| Dataset items |
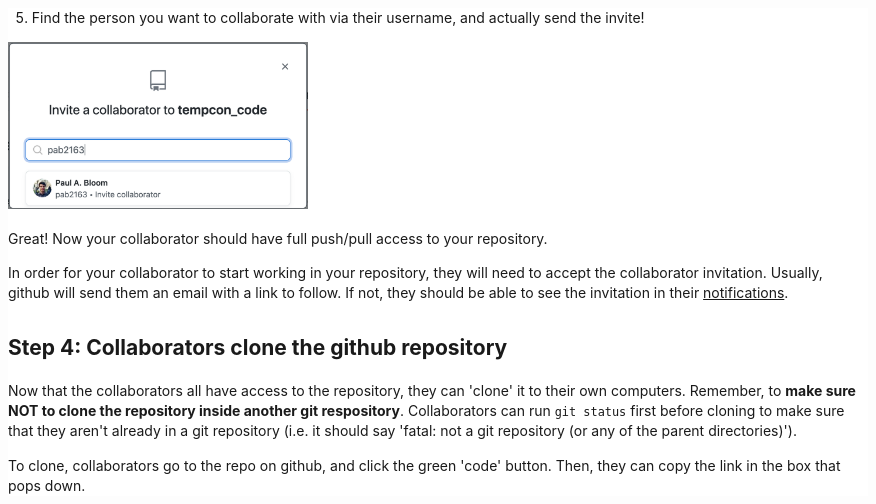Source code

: 5. Find the person you want to collaborate with via their username, and actually send the invite!
<img src="images/05-actual-invite.png" width="300">

Great! Now your collaborator should have full push/pull access to your repository.

In order for your collaborator to start working in your repository, they will need to accept the collaborator invitation. Usually, github will send them an email with a link to follow. If not, they should be able to see the invitation in their [notifications](https://github.com/notifications).



## Step 4: Collaborators clone the github repository

Now that the collaborators all have access to the repository, they can 'clone' it to their own computers. Remember, to **make sure NOT to clone the repository inside another git respository**. Collaborators can run `git status` first before cloning to make sure that they aren't already in a git repository (i.e. it should say 'fatal: not a git repository (or any of the parent directories)'). 


To clone, collaborators go to the repo on github, and click the green 'code' button. Then, they can copy the link in the box that pops down.
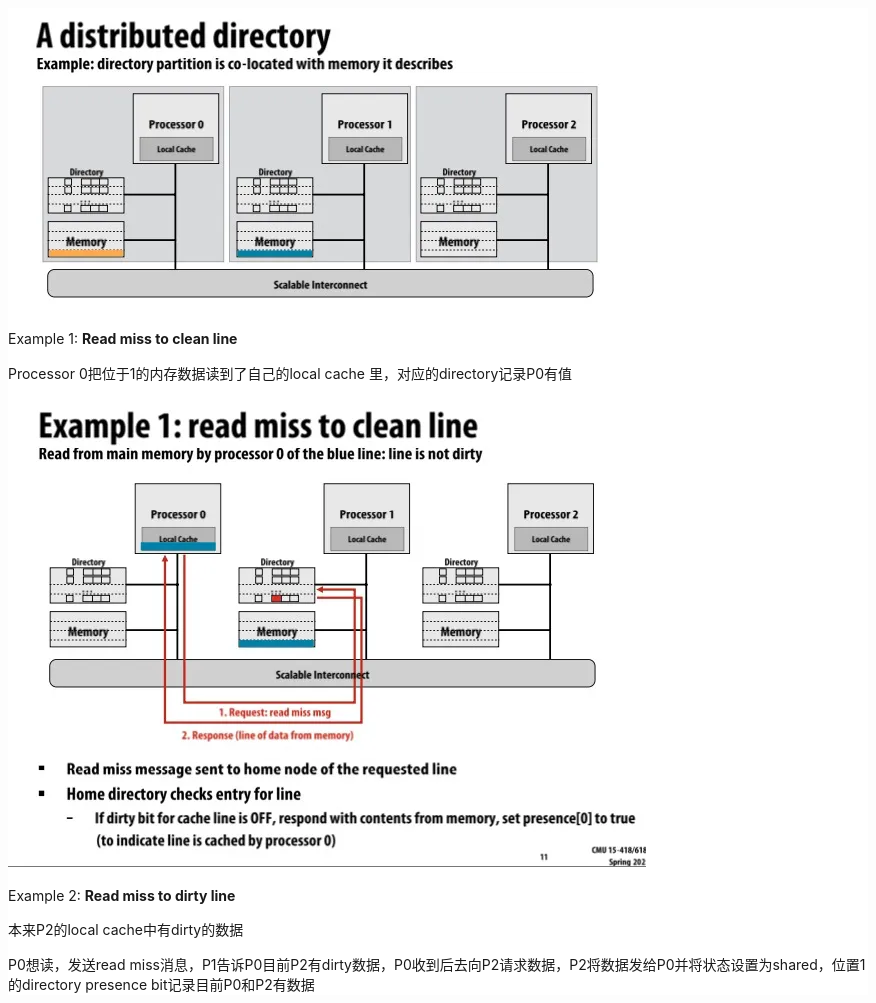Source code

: ![](054_cmu_15618/simple-directories.webp)



Example 1: **Read miss to clean line**

Processor 0把位于1的内存数据读到了自己的local cache 里，对应的directory记录P0有值

![](054_cmu_15618/directory-eg1.webp)

Example 2: **Read miss to dirty line**

本来P2的local cache中有dirty的数据

P0想读，发送read miss消息，P1告诉P0目前P2有dirty数据，P0收到后去向P2请求数据，P2将数据发给P0并将状态设置为shared，位置1的directory presence bit记录目前P0和P2有数据
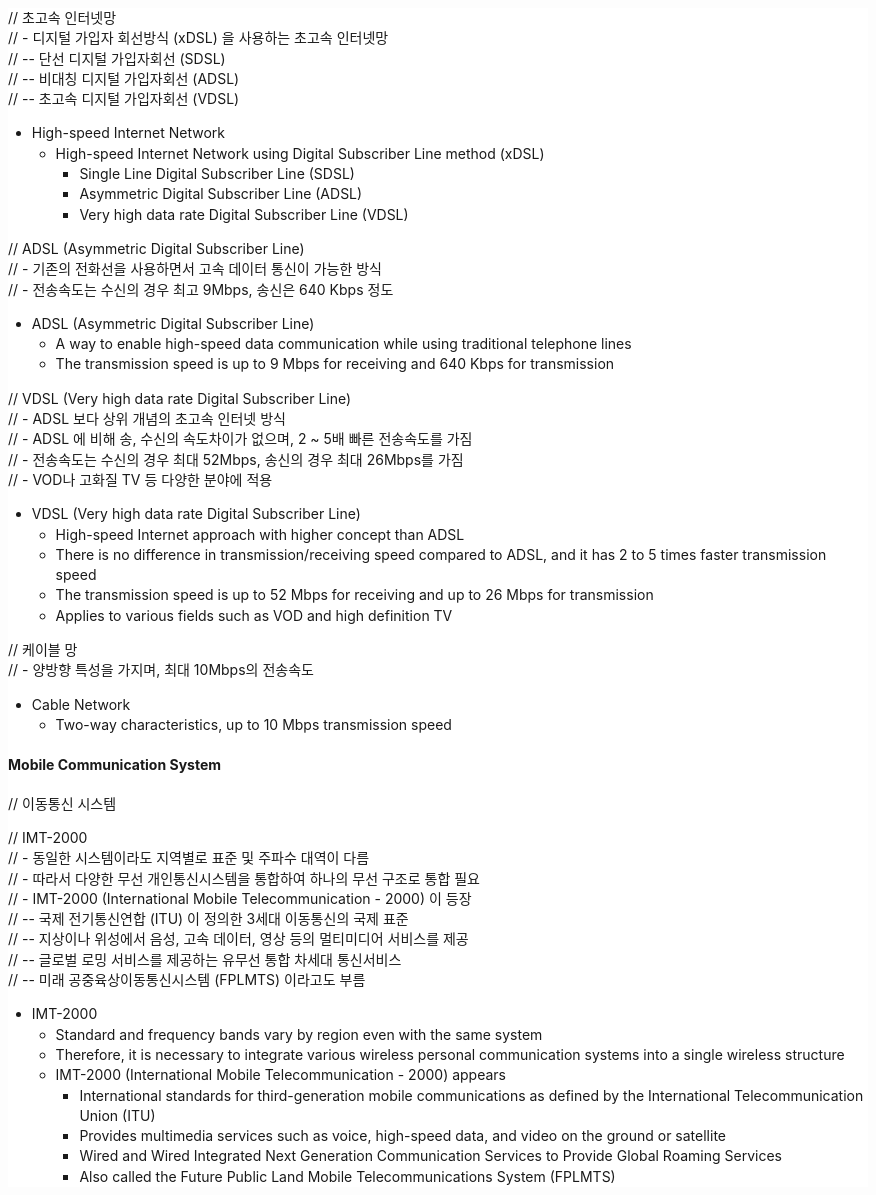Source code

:// 초고속 인터넷망   
// - 디지털 가입자 회선방식 (xDSL) 을 사용하는 초고속 인터넷망   
// -- 단선 디지털 가입자회선 (SDSL)   
// -- 비대칭 디지털 가입자회선 (ADSL)   
// -- 초고속 디지털 가입자회선 (VDSL)   
- High-speed Internet Network   
  - High-speed Internet Network using Digital Subscriber Line method (xDSL)   
    - Single Line Digital Subscriber Line (SDSL)   
    - Asymmetric Digital Subscriber Line (ADSL)   
    - Very high data rate Digital Subscriber Line (VDSL)   
   
// ADSL (Asymmetric Digital Subscriber Line)   
// - 기존의 전화선을 사용하면서 고속 데이터 통신이 가능한 방식   
// - 전송속도는 수신의 경우 최고 9Mbps, 송신은 640 Kbps 정도   
- ADSL (Asymmetric Digital Subscriber Line)   
  - A way to enable high-speed data communication while using traditional telephone lines   
  - The transmission speed is up to 9 Mbps for receiving and 640 Kbps for transmission   
   
// VDSL (Very high data rate Digital Subscriber Line)   
// - ADSL 보다 상위 개념의 초고속 인터넷 방식   
// - ADSL 에 비해 송, 수신의 속도차이가 없으며, 2 ~ 5배 빠른 전송속도를 가짐   
// - 전송속도는 수신의 경우 최대 52Mbps, 송신의 경우 최대 26Mbps를 가짐   
// - VOD나 고화질 TV 등 다양한 분야에 적용   
- VDSL (Very high data rate Digital Subscriber Line)   
  - High-speed Internet approach with higher concept than ADSL   
  - There is no difference in transmission/receiving speed compared to ADSL, and it has 2 to 5 times faster transmission speed   
  - The transmission speed is up to 52 Mbps for receiving and up to 26 Mbps for transmission   
  - Applies to various fields such as VOD and high definition TV   
   
// 케이블 망   
// - 양방향 특성을 가지며, 최대 10Mbps의 전송속도   
- Cable Network   
  - Two-way characteristics, up to 10 Mbps transmission speed   
   
#### Mobile Communication System   
// 이동통신 시스템   
   
// IMT-2000   
// - 동일한 시스템이라도 지역별로 표준 및 주파수 대역이 다름   
// - 따라서 다양한 무선 개인통신시스템을 통합하여 하나의 무선 구조로 통합 필요   
// - IMT-2000 (International Mobile Telecommunication - 2000) 이 등장   
// -- 국제 전기통신연합 (ITU) 이 정의한 3세대 이동통신의 국제 표준   
// -- 지상이나 위성에서 음성, 고속 데이터, 영상 등의 멀티미디어 서비스를 제공   
// -- 글로벌 로밍 서비스를 제공하는 유무선 통합 차세대 통신서비스   
// -- 미래 공중육상이동통신시스템 (FPLMTS) 이라고도 부름   
- IMT-2000   
  - Standard and frequency bands vary by region even with the same system   
  - Therefore, it is necessary to integrate various wireless personal communication systems into a single wireless structure   
  - IMT-2000 (International Mobile Telecommunication - 2000) appears   
    - International standards for third-generation mobile communications as defined by the International Telecommunication Union (ITU)   
    - Provides multimedia services such as voice, high-speed data, and video on the ground or satellite   
    - Wired and Wired Integrated Next Generation Communication Services to Provide Global Roaming Services   
    - Also called the Future Public Land Mobile Telecommunications System (FPLMTS)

| YOUR ASSIGNMENT |
Return the dataset items above exactly as they are, leaving out the pictures.

| RESPONSE FOR THIS EXERCISE |
Source code

: 5. Find the person you want to collaborate with via their username, and actually send the invite!
<img src="images/05-actual-invite.png" width="300">

Great! Now your collaborator should have full push/pull access to your repository.

In order for your collaborator to start working in your repository, they will need to accept the collaborator invitation. Usually, github will send them an email with a link to follow. If not, they should be able to see the invitation in their [notifications](https://github.com/notifications).



## Step 4: Collaborators clone the github repository

Now that the collaborators all have access to the repository, they can 'clone' it to their own computers. Remember, to **make sure NOT to clone the repository inside another git respository**. Collaborators can run `git status` first before cloning to make sure that they aren't already in a git repository (i.e. it should say 'fatal: not a git repository (or any of the parent directories)'). 


To clone, collaborators go to the repo on github, and click the green 'code' button. Then, they can copy the link in the box that pops down.
Source code

: ![](054_cmu_15618/simple-directories.webp)



Example 1: **Read miss to clean line**

Processor 0把位于1的内存数据读到了自己的local cache 里，对应的directory记录P0有值

![](054_cmu_15618/directory-eg1.webp)

Example 2: **Read miss to dirty line**

本来P2的local cache中有dirty的数据

P0想读，发送read miss消息，P1告诉P0目前P2有dirty数据，P0收到后去向P2请求数据，P2将数据发给P0并将状态设置为shared，位置1的directory presence bit记录目前P0和P2有数据
Source code

:// 초고속 인터넷망   
// - 디지털 가입자 회선방식 (xDSL) 을 사용하는 초고속 인터넷망   
// -- 단선 디지털 가입자회선 (SDSL)   
// -- 비대칭 디지털 가입자회선 (ADSL)   
// -- 초고속 디지털 가입자회선 (VDSL)   
- High-speed Internet Network   
  - High-speed Internet Network using Digital Subscriber Line method (xDSL)   
    - Single Line Digital Subscriber Line (SDSL)   
    - Asymmetric Digital Subscriber Line (ADSL)   
    - Very high data rate Digital Subscriber Line (VDSL)   
   
// ADSL (Asymmetric Digital Subscriber Line)   
// - 기존의 전화선을 사용하면서 고속 데이터 통신이 가능한 방식   
// - 전송속도는 수신의 경우 최고 9Mbps, 송신은 640 Kbps 정도   
- ADSL (Asymmetric Digital Subscriber Line)   
  - A way to enable high-speed data communication while using traditional telephone lines   
  - The transmission speed is up to 9 Mbps for receiving and 640 Kbps for transmission   
   
// VDSL (Very high data rate Digital Subscriber Line)   
// - ADSL 보다 상위 개념의 초고속 인터넷 방식   
// - ADSL 에 비해 송, 수신의 속도차이가 없으며, 2 ~ 5배 빠른 전송속도를 가짐   
// - 전송속도는 수신의 경우 최대 52Mbps, 송신의 경우 최대 26Mbps를 가짐   
// - VOD나 고화질 TV 등 다양한 분야에 적용   
- VDSL (Very high data rate Digital Subscriber Line)   
  - High-speed Internet approach with higher concept than ADSL   
  - There is no difference in transmission/receiving speed compared to ADSL, and it has 2 to 5 times faster transmission speed   
  - The transmission speed is up to 52 Mbps for receiving and up to 26 Mbps for transmission   
  - Applies to various fields such as VOD and high definition TV   
   
// 케이블 망   
// - 양방향 특성을 가지며, 최대 10Mbps의 전송속도   
- Cable Network   
  - Two-way characteristics, up to 10 Mbps transmission speed   
   
#### Mobile Communication System   
// 이동통신 시스템   
   
// IMT-2000   
// - 동일한 시스템이라도 지역별로 표준 및 주파수 대역이 다름   
// - 따라서 다양한 무선 개인통신시스템을 통합하여 하나의 무선 구조로 통합 필요   
// - IMT-2000 (International Mobile Telecommunication - 2000) 이 등장   
// -- 국제 전기통신연합 (ITU) 이 정의한 3세대 이동통신의 국제 표준   
// -- 지상이나 위성에서 음성, 고속 데이터, 영상 등의 멀티미디어 서비스를 제공   
// -- 글로벌 로밍 서비스를 제공하는 유무선 통합 차세대 통신서비스   
// -- 미래 공중육상이동통신시스템 (FPLMTS) 이라고도 부름   
- IMT-2000   
  - Standard and frequency bands vary by region even with the same system   
  - Therefore, it is necessary to integrate various wireless personal communication systems into a single wireless structure   
  - IMT-2000 (International Mobile Telecommunication - 2000) appears   
    - International standards for third-generation mobile communications as defined by the International Telecommunication Union (ITU)   
    - Provides multimedia services such as voice, high-speed data, and video on the ground or satellite   
    - Wired and Wired Integrated Next Generation Communication Services to Provide Global Roaming Services   
    - Also called the Future Public Land Mobile Telecommunications System (FPLMTS)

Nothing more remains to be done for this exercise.